4. Managing Mitchell Robinson’s Minutes
Mitchell Robinson, limited to 48 games over the previous two seasons, has already matched that total this year by sitting one side of back-to-backs and averaging 19.2 minutes. Guided by vice president of sports medicine Casey Smith, the plan aims to preserve Robinson’s elite offensive rebounding — 8.0 per 36 minutes, tops in the league — for the postseason. Although his free-throw accuracy has fallen back to 39.5 percent, Brown views Robinson’s second-chance creation as crucial to the Knicks’ sixth-ranked three-point output.
5. Enforcing Accountability — Coaches Included
Brown inherited a roster familiar with one another and has leaned on holdover assistants for guidance. Early friction surfaced when players such as Josh Hart were benched late in games, but the Knicks have since climbed to third in offensive rating and sixth in three-pointers made while improving from 14th to eighth on defense.

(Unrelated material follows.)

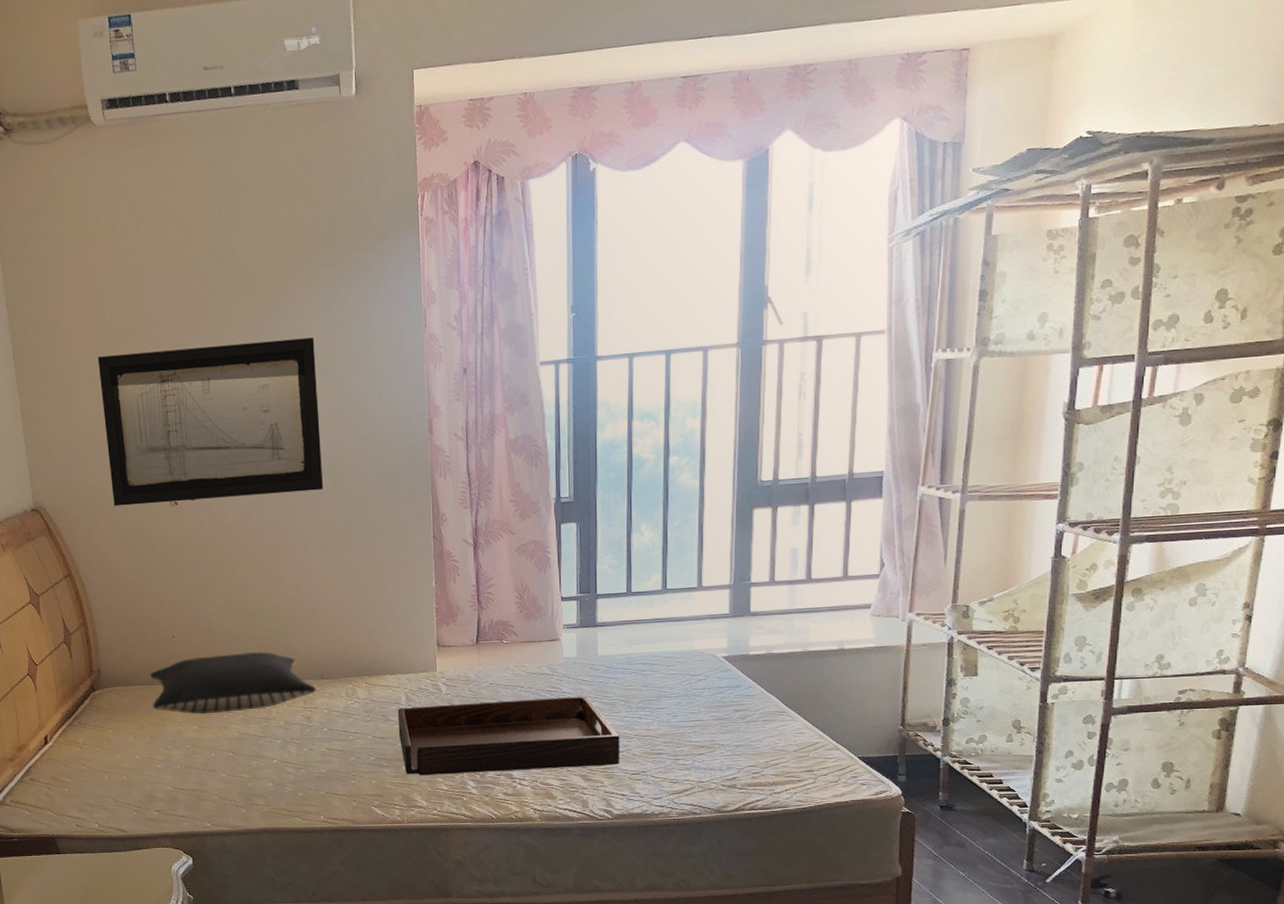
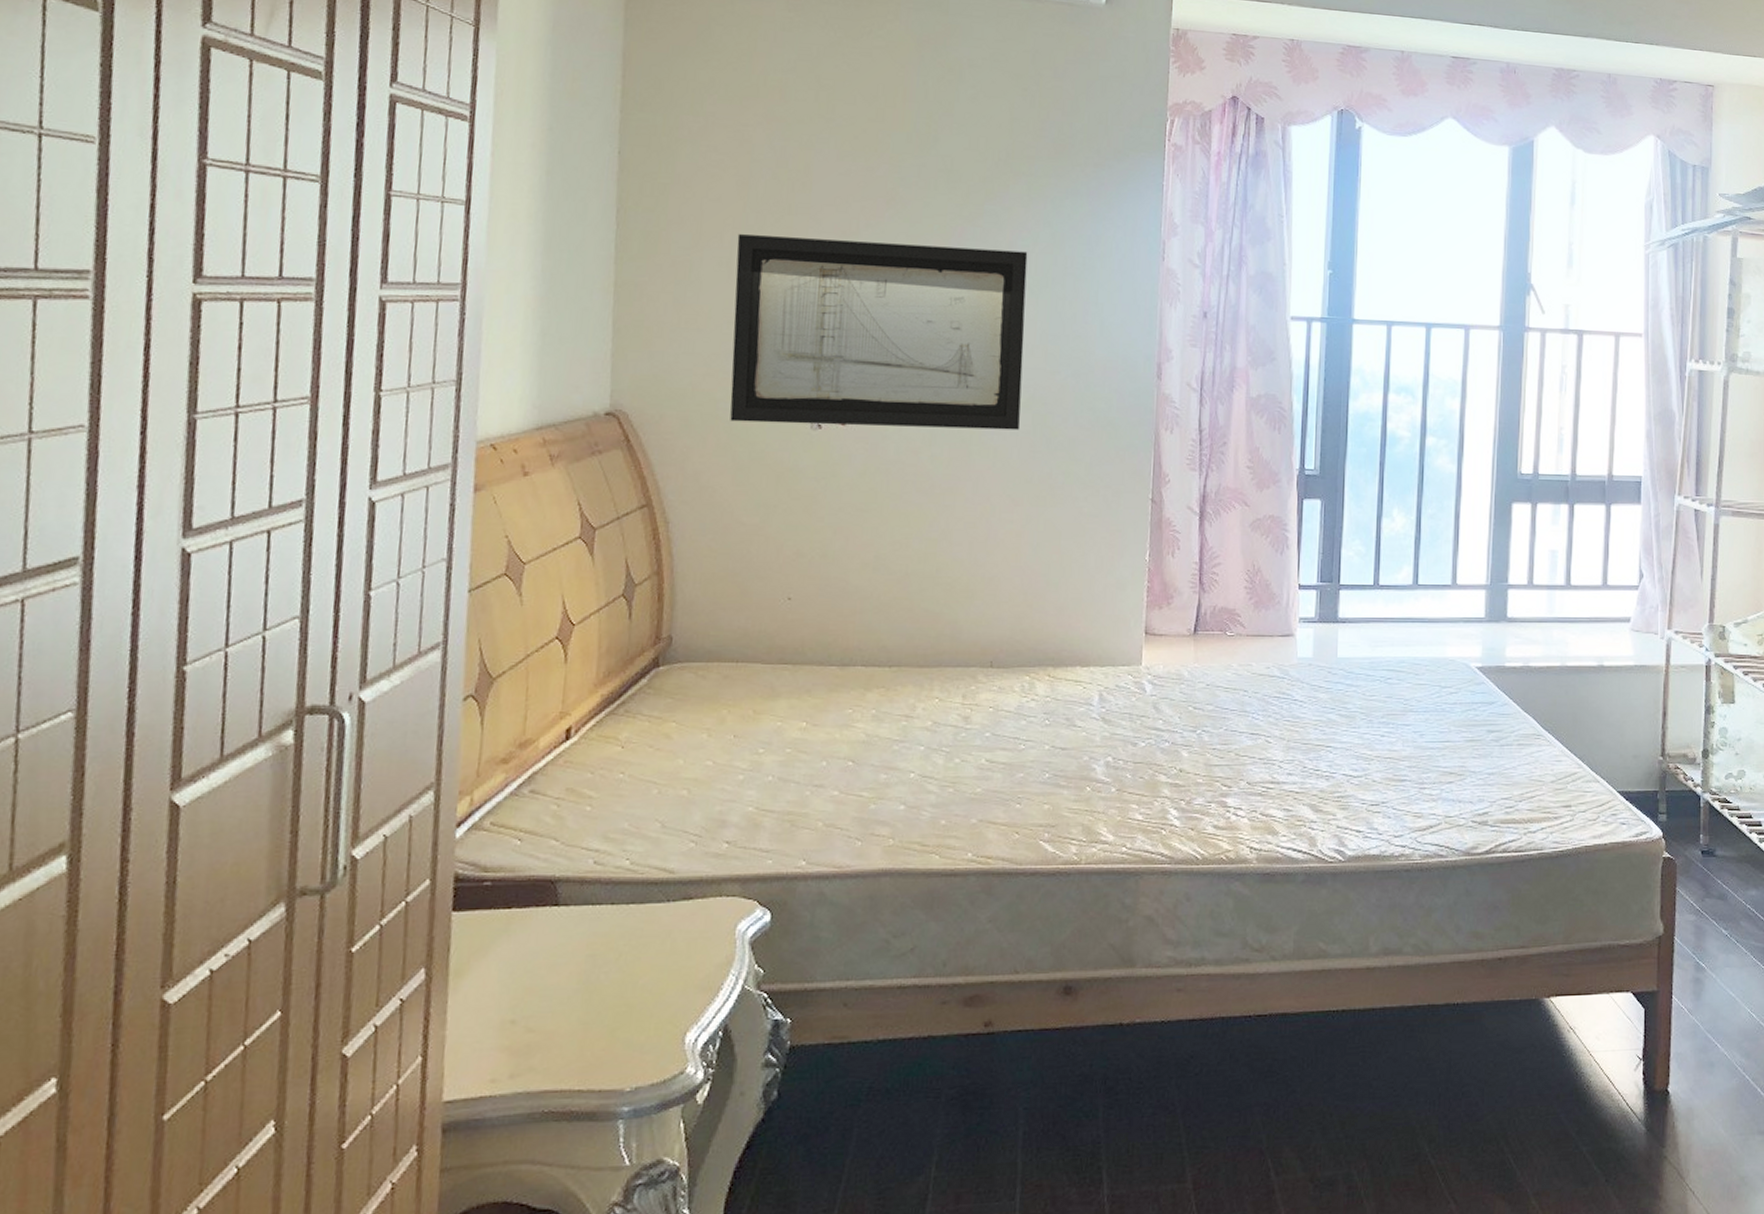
pillow: present [149,651,317,714] -> none [743,626,982,707]
serving tray: present [397,695,620,776] -> none [1085,705,1358,800]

Brown, often blunt after losses like Sunday’s defeat to a LeBron-less Lakers squad, insists there is “no sugarcoating” as New York tries to avoid sliding behind Cleveland or into a potential first-round matchup with Detroit, a team that has beaten the Knicks three times this season.
Owner James Dolan has declared at least an NBA Finals appearance as the season’s baseline. Whether Brown can meet that benchmark will depend on how effectively the Knicks address these five areas before the real season begins.